──────── Material for this task

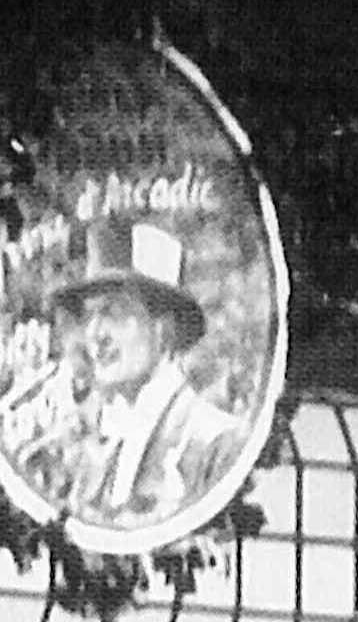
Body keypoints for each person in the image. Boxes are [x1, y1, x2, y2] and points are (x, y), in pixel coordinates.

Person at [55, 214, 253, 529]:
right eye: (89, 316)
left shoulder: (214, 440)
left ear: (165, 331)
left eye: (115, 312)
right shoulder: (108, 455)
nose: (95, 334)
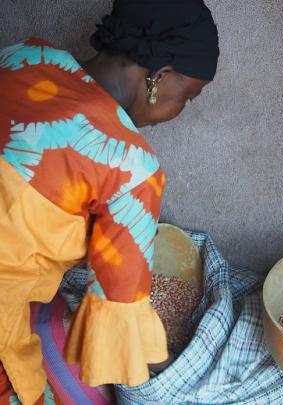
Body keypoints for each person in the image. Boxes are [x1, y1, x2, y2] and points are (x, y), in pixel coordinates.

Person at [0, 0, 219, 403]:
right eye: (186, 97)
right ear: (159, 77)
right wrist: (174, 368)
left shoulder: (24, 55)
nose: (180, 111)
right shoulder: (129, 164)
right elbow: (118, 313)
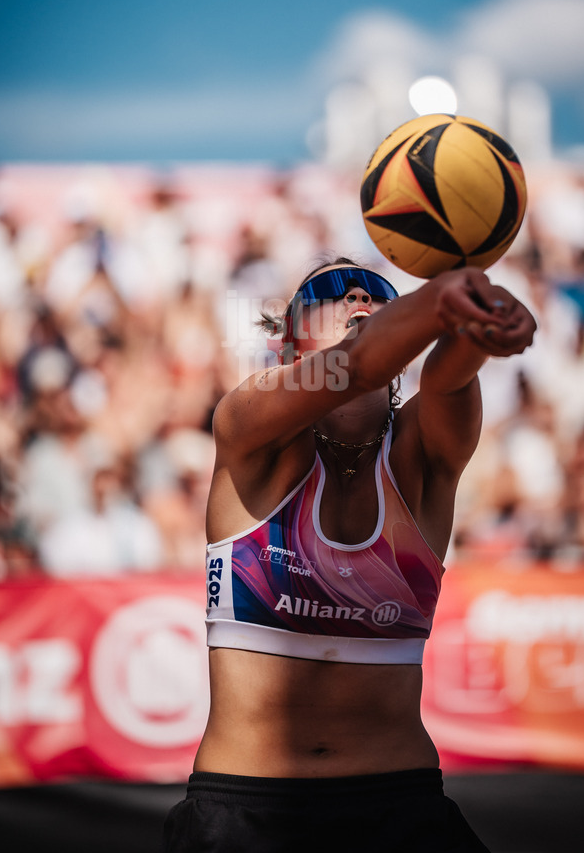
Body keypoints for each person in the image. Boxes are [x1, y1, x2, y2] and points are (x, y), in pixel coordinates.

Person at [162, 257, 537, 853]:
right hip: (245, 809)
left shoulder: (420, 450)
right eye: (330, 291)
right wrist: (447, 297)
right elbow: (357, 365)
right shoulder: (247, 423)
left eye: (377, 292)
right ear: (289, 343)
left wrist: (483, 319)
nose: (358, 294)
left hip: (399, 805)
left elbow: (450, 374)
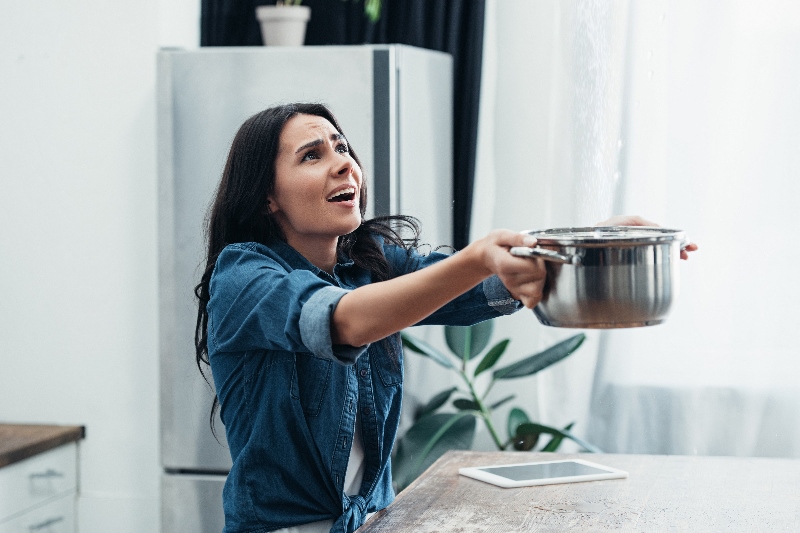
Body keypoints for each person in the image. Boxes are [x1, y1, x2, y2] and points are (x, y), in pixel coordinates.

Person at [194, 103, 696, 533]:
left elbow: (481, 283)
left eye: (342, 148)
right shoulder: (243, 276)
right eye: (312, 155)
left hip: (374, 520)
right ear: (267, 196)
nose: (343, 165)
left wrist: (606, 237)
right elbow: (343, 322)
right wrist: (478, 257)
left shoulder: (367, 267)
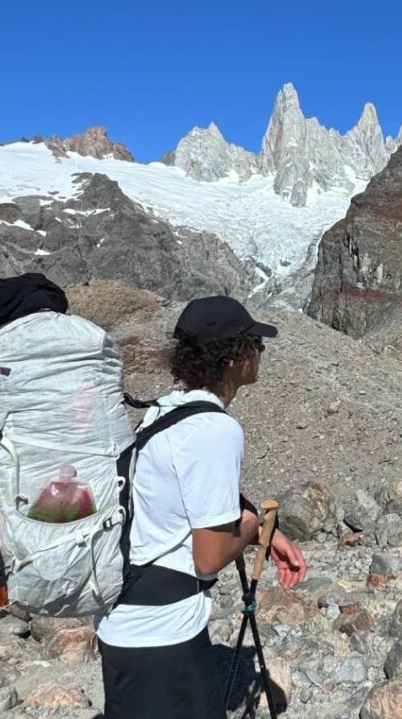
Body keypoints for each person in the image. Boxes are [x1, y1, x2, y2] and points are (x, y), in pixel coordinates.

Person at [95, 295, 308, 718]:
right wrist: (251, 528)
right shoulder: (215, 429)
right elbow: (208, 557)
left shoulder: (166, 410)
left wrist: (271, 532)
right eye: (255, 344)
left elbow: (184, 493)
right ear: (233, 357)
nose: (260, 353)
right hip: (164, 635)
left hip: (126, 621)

────────────────

**Your instructions**
A verbatim copy of every record above is required, with all pictures omitted.

**Your solution**
Body keypoints for each person in the image. Boxes are [x1, y1, x2, y2] and points are (x, y), in pixel coordinates.

Person at [55, 214, 253, 529]:
right eye: (89, 316)
left shoulder: (214, 440)
left ear: (165, 331)
left eye: (115, 312)
right shoulder: (108, 455)
nose: (95, 334)
Body keypoints for each person in the image. Boxes are [x1, y1, x2, y2] and points are (x, y), in pixel coordinates.

Person at [0, 0, 219, 403]:
right eye: (186, 97)
right ear: (159, 77)
right wrist: (174, 368)
left shoulder: (24, 55)
nose: (180, 111)
right shoulder: (129, 164)
right elbow: (118, 313)
Body keypoints for each person in the image. Boxes are [x1, y1, x2, y2] and points are (x, y), in pixel coordinates.

Person at [162, 257, 537, 853]:
right hip: (245, 809)
left shoulder: (420, 450)
right eye: (330, 291)
right wrist: (447, 297)
right elbow: (357, 365)
right shoulder: (247, 423)
left eye: (377, 292)
right ear: (289, 343)
left wrist: (483, 319)
nose: (358, 294)
left hip: (399, 805)
left elbow: (450, 374)
Body keypoints for each person in the image. Boxes are [x1, y1, x2, y2] and points are (x, y), in pixel coordinates.

Person at [194, 103, 696, 533]:
left elbow: (481, 283)
left eye: (342, 148)
right shoulder: (243, 276)
right eye: (312, 155)
left hip: (374, 520)
right ear: (267, 196)
nose: (343, 165)
left wrist: (606, 237)
right elbow: (343, 322)
right wrist: (478, 257)
left shoulder: (367, 267)
Body keypoints for each person in the image. Boxes are [x1, y1, x2, y2] and points are (x, y), in pixel coordinates.

Person at [95, 295, 308, 718]:
right wrist: (251, 528)
right shoulder: (215, 429)
right elbow: (208, 557)
left shoulder: (166, 410)
left wrist: (271, 532)
right eye: (255, 344)
left elbow: (184, 493)
right ear: (233, 357)
nose: (260, 353)
right hip: (164, 635)
left hip: (126, 621)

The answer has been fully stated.